EXERCISE =
Every entry should be returned unchanged, with the pictures omitted.

DATA SECTION =
--- --- ---
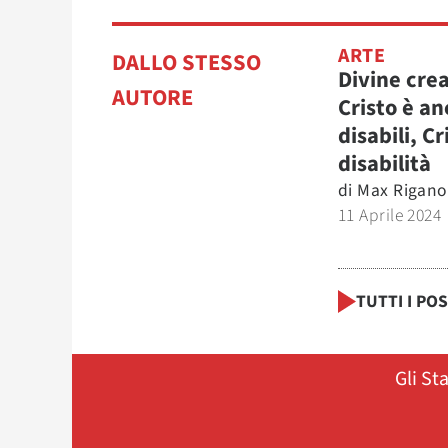
ARTE
DALLO STESSO
Divine cre
AUTORE
Cristo è an
disabili, Cr
disabilità
di
Max Rigano
11 Aprile 2024
TUTTI I PO
Gli St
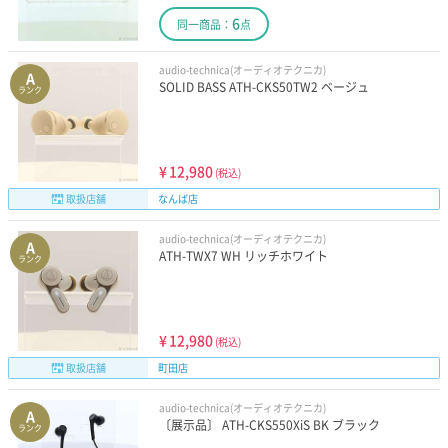
6
同一商品：
点
audio-technica(オーディオテクニカ)
A
SOLID BASS ATH-CKS50TW2 ベージュ
ランク
¥
12,980
(税込)
取扱店舗
なんば店
audio-technica(オーディオテクニカ)
A
ATH-TWX7 WH リッチホワイト
ランク
¥
12,980
(税込)
取扱店舗
町田店
audio-technica(オーディオテクニカ)
A
〔展示品〕 ATH-CKS550XiS BK ブラック
ランク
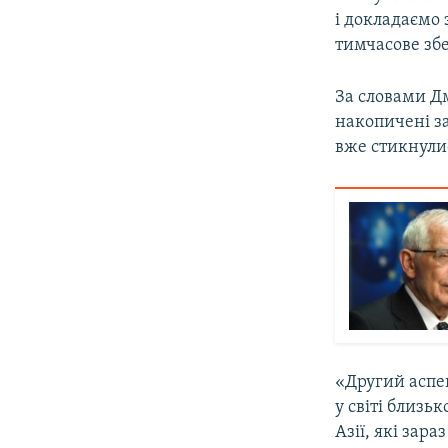
і докладаємо 
тимчасове збе
За словами Дм
накопичені з
вже стикнули
«Другий аспе
у світі близь
Азії, які зар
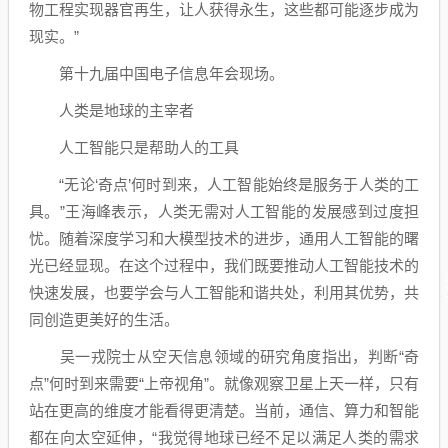
物工程实现器官再生，让人获得永生，这些都可能逐步成为
现实。”
第十九届中国电子信息年会现场。
人类是地球的主宰者
人工智能只是帮助人的工具
“无论‘奇点’何时到来，人工智能始终是服务于人类的工
具。”王海峰表示，人类无需对人工智能的发展感到过度担
忧。随着深度学习和大模型技术的进步，通用人工智能的曙
光已经显现。在这个过程中，我们既要推动人工智能技术的
快速发展，也要学会与人工智能和谐共处，利用其优势，共
同创造更美好的生活。
吴一戎院士从空天信息领域的研究角度指出，判断“奇
点”何时到来需要“上帝视角”。就像观察卫星上天一样，只有
站在更高的维度才能看得更清楚。当前，通信、算力和智能
都在向太空延伸，“我觉得地球已经不足以满足人类的需求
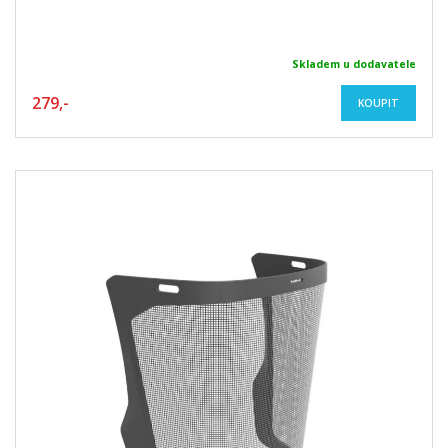
Skladem u dodavatele
279,-
KOUPIT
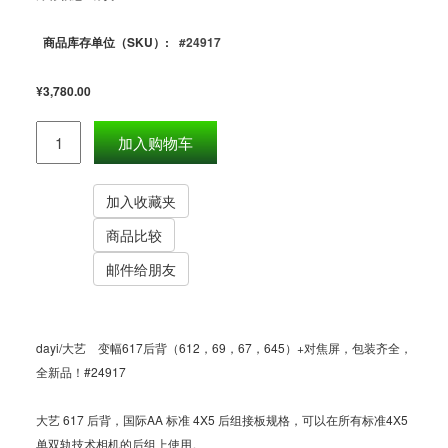
商品库存单位（SKU）:
#24917
¥3,780.00
dayi/大艺 变幅617后背（612，69，67，645）+对焦屏，包装齐全，
全新品！#24917
大艺 617 后背，国际AA 标准 4X5 后组接板规格，可以在所有标准4X5
单双轨技术相机的后组上使用。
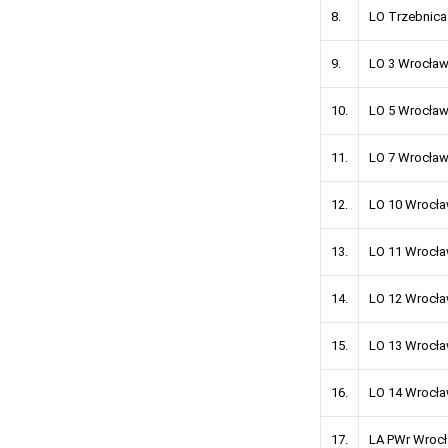
8.
LO Trzebnica
9.
LO 3 Wrocła
10.
LO 5 Wrocła
11.
LO 7 Wrocła
12.
LO 10 Wrocł
13.
LO 11 Wrocł
14.
LO 12 Wrocł
15.
LO 13 Wrocł
16.
LO 14 Wrocł
17.
LA PWr Wroc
--- --- ---
YOUR SOLUTION =
ARTE
DALLO STESSO
Divine cre
AUTORE
Cristo è an
disabili, Cr
disabilità
di
Max Rigano
11 Aprile 2024
TUTTI I PO
Gli St
6
同一商品：
点
audio-technica(オーディオテクニカ)
A
SOLID BASS ATH-CKS50TW2 ベージュ
ランク
¥
12,980
(税込)
取扱店舗
なんば店
audio-technica(オーディオテクニカ)
A
ATH-TWX7 WH リッチホワイト
ランク
¥
12,980
(税込)
取扱店舗
町田店
audio-technica(オーディオテクニカ)
A
〔展示品〕 ATH-CKS550XiS BK ブラック
ランク
і докладаємо 
тимчасове збе
За словами Дм
накопичені з
вже стикнули
«Другий аспе
у світі близь
Азії, які зар
物工程实现器官再生，让人获得永生，这些都可能逐步成为
现实。”
第十九届中国电子信息年会现场。
人类是地球的主宰者
人工智能只是帮助人的工具
“无论‘奇点’何时到来，人工智能始终是服务于人类的工
具。”王海峰表示，人类无需对人工智能的发展感到过度担
忧。随着深度学习和大模型技术的进步，通用人工智能的曙
光已经显现。在这个过程中，我们既要推动人工智能技术的
快速发展，也要学会与人工智能和谐共处，利用其优势，共
同创造更美好的生活。
吴一戎院士从空天信息领域的研究角度指出，判断“奇
点”何时到来需要“上帝视角”。就像观察卫星上天一样，只有
站在更高的维度才能看得更清楚。当前，通信、算力和智能
都在向太空延伸，“我觉得地球已经不足以满足人类的需求
Skladem u dodavatele
279,-
KOUPIT
商品库存单位（SKU）:
#24917
¥3,780.00
dayi/大艺 变幅617后背（612，69，67，645）+对焦屏，包装齐全，
全新品！#24917
大艺 617 后背，国际AA 标准 4X5 后组接板规格，可以在所有标准4X5
单双轨技术相机的后组上使用。
8.
LO Trzebnica
9.
LO 3 Wrocła
10.
LO 5 Wrocła
11.
LO 7 Wrocła
12.
LO 10 Wrocł
13.
LO 11 Wrocł
14.
LO 12 Wrocł
15.
LO 13 Wrocł
16.
LO 14 Wrocł
17.
LA PWr Wroc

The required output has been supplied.